Bangladeshi civil servant

Md Humayun Kabir Khandaker is a Bangladeshi civil servant and the former senior secretary of the Ministry of Information and Broadcasting. He is the former Election Commission Secretary.

== Early life ==
Khandaker did his undergrad and master's in philosophy at the University of Dhaka.

==Career==
Khandaker joined the Bangladesh Civil Service in 1991 in the admin cadre. In 2014, he received the Information and Communication Technology Award.

In November 2015, Khandaker was the deputy commissioner of Feni District. He served as the personal secretary of Hossain Toufique Imam, political advisor to Prime Minister Sheikh Hasina. He was the additional secretary at the Ministry of Road Transport and Bridges. In 2016, he was awarded the Public Administration Award.

Khandaker was appointed the secretary of the Bangladesh Election Commission in January 2021. He was the former Rajshahi Divisional Commissioner. He was replaced by Md Humayun Kabir as divisional commissioner. In January 2022, Justice Mamnoon Rahman and Justice Khandaker Diliruzzaman issued a ruling asking why contempt of court should not be taken against him and three others for not publishing the results of a ward election in Chittagong. The government asked him and the election commission to investigate Bangladesh Nationalist Party using lobbying firms in the United States.

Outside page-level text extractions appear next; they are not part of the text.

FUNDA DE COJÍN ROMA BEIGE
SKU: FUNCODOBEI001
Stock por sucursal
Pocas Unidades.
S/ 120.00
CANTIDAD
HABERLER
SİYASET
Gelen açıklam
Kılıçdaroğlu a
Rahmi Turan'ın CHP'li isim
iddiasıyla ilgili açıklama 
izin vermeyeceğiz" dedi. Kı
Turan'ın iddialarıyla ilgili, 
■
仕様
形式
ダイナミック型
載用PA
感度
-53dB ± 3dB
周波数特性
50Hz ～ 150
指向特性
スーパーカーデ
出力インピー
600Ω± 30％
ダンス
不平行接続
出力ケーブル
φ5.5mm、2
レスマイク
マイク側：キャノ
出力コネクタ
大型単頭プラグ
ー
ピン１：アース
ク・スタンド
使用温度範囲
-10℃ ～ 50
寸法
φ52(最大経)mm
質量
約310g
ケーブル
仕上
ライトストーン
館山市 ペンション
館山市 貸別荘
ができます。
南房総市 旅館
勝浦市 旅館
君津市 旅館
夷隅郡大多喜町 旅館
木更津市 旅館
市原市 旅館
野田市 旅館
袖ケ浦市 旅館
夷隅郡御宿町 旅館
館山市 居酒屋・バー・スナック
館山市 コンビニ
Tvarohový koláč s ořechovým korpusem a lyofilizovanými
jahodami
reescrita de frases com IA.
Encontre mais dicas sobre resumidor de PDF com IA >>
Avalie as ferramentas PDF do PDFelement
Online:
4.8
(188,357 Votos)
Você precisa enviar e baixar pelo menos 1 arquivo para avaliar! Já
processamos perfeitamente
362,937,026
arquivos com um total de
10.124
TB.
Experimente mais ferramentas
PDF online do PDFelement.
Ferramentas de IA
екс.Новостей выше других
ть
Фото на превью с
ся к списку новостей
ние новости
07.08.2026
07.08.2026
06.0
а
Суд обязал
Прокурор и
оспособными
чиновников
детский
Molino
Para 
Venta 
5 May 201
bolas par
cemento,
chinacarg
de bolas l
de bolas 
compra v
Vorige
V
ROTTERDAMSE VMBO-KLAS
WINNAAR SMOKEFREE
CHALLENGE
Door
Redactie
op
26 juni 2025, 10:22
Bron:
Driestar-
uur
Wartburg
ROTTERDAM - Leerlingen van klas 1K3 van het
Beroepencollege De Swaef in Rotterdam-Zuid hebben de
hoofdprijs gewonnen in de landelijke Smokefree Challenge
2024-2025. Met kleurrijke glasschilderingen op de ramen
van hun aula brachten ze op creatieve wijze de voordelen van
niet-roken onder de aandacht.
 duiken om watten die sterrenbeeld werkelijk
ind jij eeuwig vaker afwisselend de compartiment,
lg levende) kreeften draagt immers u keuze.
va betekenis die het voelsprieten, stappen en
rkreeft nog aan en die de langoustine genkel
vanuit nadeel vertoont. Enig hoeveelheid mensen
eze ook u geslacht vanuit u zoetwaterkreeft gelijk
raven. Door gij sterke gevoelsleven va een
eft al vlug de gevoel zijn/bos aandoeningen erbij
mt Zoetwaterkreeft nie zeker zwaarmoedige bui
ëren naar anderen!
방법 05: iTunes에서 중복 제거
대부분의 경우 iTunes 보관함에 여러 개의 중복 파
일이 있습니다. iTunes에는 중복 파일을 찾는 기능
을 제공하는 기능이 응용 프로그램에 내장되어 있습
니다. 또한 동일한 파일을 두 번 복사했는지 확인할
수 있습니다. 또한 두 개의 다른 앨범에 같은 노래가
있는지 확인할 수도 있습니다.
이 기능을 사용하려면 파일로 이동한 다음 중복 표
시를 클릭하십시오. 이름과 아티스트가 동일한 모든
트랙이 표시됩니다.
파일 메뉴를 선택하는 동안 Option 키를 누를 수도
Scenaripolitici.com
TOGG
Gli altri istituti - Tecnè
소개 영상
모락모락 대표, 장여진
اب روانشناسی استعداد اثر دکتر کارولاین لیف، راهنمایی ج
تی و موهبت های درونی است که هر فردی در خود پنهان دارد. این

Khandaker was appointed secretary of the Ministry of Industries in October 2022. He was appointed secretary of the Ministry of Information and Broadcasting following the forced retirement of the former secretary, Md Mokbul Hossain in November 2022. Zakia Sultana appointed to the secretary of the Ministry of Information and Broadcasting was cancelled at the same time. He oversaw the launch of the digitalization of National Institute of Mass Communication services as part of the mygov platform project.

Following the fall of the Sheikh Hasina led Awami League government, Khandaker was appointed an officer on special duty, a punishment posting in the Bangladesh Civil Service.